## DESKRIPSI TUGAS
Lanjutkan tulisan tentang asal-usul lagu “Buruh Tani” pada bagian kutipan sumber di bawah, mulai dari sesudah kalimat terakhir yang ditampilkan.

## KUTIPAN SUMBER
________________________________________

Siapa yang tak kenal dengan lagu “Buruh Tani”. Lagu ini selalu dinyanyikan di setiap aksi-aksi demonstrasi hingga saat tulisan ini dibuat. Diciptakan pada tahun 1996 dan baru booming pada tahun 1997.
Siapakah penciptanya?
Tak banyak orang tahu, dan sepertinya tak ada yang berusaha mencari tahu. Coba lihat di YouTube, tidak ada seorang pengunggah pun yang mencantumkan nama penciptanya, atau paling tidak tulislah “NN” (tanpa nama atau tidak diketahui namanya). Ini adalah kode etik ketika seseorang meng-copy sebuah karya orang lain.
Nama penciptanya adalah Safi’i Kemamang. Seorang pria kelahiran Lamongan, Jawa Timur, 5 Juni 1976. Saat dihubungi, Safi’i mengatakan bahwa judul lagu tersebut sebenarnya bukan “Buruh Tani”, melainkan “Pembebasan”.
Apa yang melatarbelakangi terciptanya lagu “Pembebasan”?
Saat lagu Pembebasan dibuat, Safi’i sudah tergabung dengan PRD (Partai Rakyat Demokratik) di wilayah Jawa Timur, yang waktu itu masih bergerak di bawah tanah. Namun ia terpaksa harus muncul legal saat KNPD (Komite Nasional Perjuangan Demokrasi) dibentuk mengingat tidak ada yang mau, akibat trauma peristiwa KUDATULI (Kerusuhan Dua Puluh Tujuh Juli) pada tahun 1996.
Pada saat itu, di tengah-tengah represifitas sebuah rezim, Safi’i maupun kawan-kawannya yang lain butuh penyemangat. Safi’i menyadari, perjuangan politik tanpa musik akan terasa garing (kering). Ia tahu, Soeharto tidak berdiri sendiri. Penguasa Orde Baru itu terkait erat dengan kekuatan yang lain. Satu-satunya solusi untuk menghadapinya adalah perlunya persatuan di antara mereka. Persatuan yang paling mungkin adalah antara buruh, tani, mahasiswa, dan kaum miskin perkotaan. Mengapa? Golongan inilah yang paling merasakan dan menjadi korban dari segala kebijakan yang diambil oleh Sang Rezim.

________________________________________

## DATA HASIL EKSTRAKSI
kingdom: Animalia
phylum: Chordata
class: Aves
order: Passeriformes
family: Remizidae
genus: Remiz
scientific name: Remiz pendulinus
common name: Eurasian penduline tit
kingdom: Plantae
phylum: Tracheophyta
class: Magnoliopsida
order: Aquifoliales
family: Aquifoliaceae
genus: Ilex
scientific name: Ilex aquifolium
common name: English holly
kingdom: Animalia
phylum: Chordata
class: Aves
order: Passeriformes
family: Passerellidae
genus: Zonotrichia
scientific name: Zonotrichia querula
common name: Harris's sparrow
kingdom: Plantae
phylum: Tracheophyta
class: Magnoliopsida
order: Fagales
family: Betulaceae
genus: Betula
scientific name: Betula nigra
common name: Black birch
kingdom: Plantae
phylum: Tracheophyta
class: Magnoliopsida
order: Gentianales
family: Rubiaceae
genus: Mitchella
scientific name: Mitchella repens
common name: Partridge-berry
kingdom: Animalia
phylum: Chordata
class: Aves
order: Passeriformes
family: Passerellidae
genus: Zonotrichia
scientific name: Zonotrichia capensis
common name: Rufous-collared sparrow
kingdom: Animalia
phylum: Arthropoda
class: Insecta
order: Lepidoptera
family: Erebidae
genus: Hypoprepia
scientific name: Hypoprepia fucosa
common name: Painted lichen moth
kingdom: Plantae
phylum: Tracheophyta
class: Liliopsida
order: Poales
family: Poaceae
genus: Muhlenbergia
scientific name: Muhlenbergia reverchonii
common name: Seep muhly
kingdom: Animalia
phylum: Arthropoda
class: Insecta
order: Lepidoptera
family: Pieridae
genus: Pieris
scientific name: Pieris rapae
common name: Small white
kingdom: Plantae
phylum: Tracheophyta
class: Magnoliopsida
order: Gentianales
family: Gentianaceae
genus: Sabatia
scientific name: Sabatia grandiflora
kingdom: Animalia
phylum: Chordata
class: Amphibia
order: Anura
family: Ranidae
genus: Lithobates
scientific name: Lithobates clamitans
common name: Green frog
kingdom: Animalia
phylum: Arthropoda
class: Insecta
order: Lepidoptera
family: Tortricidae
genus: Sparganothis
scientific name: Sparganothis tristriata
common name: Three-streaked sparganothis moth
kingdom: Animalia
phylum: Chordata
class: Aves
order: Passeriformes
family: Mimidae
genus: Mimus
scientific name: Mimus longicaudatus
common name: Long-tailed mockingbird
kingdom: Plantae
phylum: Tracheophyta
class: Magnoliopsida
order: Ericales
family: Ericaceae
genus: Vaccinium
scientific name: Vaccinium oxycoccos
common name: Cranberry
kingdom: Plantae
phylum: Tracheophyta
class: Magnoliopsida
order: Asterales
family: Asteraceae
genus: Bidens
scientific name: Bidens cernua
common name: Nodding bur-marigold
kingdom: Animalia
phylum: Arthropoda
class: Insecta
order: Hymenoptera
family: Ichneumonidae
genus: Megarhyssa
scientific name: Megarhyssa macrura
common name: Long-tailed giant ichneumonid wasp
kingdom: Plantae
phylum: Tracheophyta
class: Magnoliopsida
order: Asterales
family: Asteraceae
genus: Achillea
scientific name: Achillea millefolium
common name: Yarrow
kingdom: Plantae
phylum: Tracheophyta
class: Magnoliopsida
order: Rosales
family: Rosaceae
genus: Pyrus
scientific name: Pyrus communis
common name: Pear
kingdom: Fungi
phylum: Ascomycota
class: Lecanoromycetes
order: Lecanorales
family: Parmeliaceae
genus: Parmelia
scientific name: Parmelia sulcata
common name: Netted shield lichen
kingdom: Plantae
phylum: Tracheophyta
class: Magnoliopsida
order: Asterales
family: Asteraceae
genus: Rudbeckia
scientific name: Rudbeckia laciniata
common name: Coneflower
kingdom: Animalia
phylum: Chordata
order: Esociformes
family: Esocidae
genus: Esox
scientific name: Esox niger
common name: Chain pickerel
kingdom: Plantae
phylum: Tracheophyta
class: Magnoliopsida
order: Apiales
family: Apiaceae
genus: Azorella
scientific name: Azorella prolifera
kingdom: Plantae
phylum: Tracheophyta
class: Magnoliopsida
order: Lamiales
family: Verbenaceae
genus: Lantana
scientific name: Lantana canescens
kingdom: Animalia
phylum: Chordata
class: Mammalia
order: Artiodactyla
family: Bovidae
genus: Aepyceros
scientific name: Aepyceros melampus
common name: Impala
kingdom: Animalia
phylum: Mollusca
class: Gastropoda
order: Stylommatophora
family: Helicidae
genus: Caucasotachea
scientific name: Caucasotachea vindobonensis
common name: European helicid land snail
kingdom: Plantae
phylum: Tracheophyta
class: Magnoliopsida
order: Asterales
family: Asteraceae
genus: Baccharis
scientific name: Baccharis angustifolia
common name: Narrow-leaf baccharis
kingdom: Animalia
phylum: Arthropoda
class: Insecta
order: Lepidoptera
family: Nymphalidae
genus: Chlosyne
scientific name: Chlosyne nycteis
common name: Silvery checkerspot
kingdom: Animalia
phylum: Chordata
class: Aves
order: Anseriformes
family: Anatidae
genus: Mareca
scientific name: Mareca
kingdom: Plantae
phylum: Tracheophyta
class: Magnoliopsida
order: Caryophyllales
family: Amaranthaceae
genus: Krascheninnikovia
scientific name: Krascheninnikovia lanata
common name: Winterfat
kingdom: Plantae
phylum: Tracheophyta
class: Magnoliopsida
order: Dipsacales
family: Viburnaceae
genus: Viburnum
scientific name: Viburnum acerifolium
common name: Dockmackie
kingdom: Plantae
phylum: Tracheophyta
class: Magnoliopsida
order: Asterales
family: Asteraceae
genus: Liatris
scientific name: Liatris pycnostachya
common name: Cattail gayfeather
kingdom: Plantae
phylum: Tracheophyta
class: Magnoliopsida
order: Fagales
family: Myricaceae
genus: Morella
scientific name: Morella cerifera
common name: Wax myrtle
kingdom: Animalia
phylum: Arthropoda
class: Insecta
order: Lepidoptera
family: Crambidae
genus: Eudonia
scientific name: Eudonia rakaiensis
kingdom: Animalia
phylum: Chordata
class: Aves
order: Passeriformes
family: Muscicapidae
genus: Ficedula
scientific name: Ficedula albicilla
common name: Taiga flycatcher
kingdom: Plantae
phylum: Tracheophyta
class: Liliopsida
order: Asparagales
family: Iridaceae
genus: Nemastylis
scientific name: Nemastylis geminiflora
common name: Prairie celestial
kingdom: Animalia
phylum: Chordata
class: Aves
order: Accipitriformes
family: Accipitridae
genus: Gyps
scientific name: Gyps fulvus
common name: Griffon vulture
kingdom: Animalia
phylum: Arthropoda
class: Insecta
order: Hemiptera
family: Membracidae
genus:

________________________________________

## JAWABAN TERTULIS
“Intinya, harus membuat garis penghubung yang jelas antara semangat, persatuan dan aksi yang mampu menjaga konsistensi perjuangan. Dan salah satu instrumen untuk menjaga garis konsistensi tersebut adalah syair dan musik,” imbuhnya.
Menurut Safi’i, secara personal ia tidak terlahir dari keluarga musisi. Tetapi murni sebagai keluarga petani yang sangat menderita pada saat itu. Tidak jelasnya masa depan pertanian membuat kedua orang tuanya harus pergi meninggalkan sawah dan kebun mereka, pergi merantau ke kota menjadi kaum Urban. Sejak saat itu mulai timbul ketidakterimaan dalam dirinya.
“Saya baru mulai mengenal bermain gitar ketika duduk di bangku STM. Musik-musik perjuangan dari negeri lain, saya tidak tahu. Baik karena susahnya akses, juga karena faktor penguasaan bahasa asing-ku yang buruk. Satu-satunya referensi hanya lagu perjuangan dalam negeri, seperti Halo-Halo Bandung, Garuda Pancasila, dan sebagainya,” tambahnya.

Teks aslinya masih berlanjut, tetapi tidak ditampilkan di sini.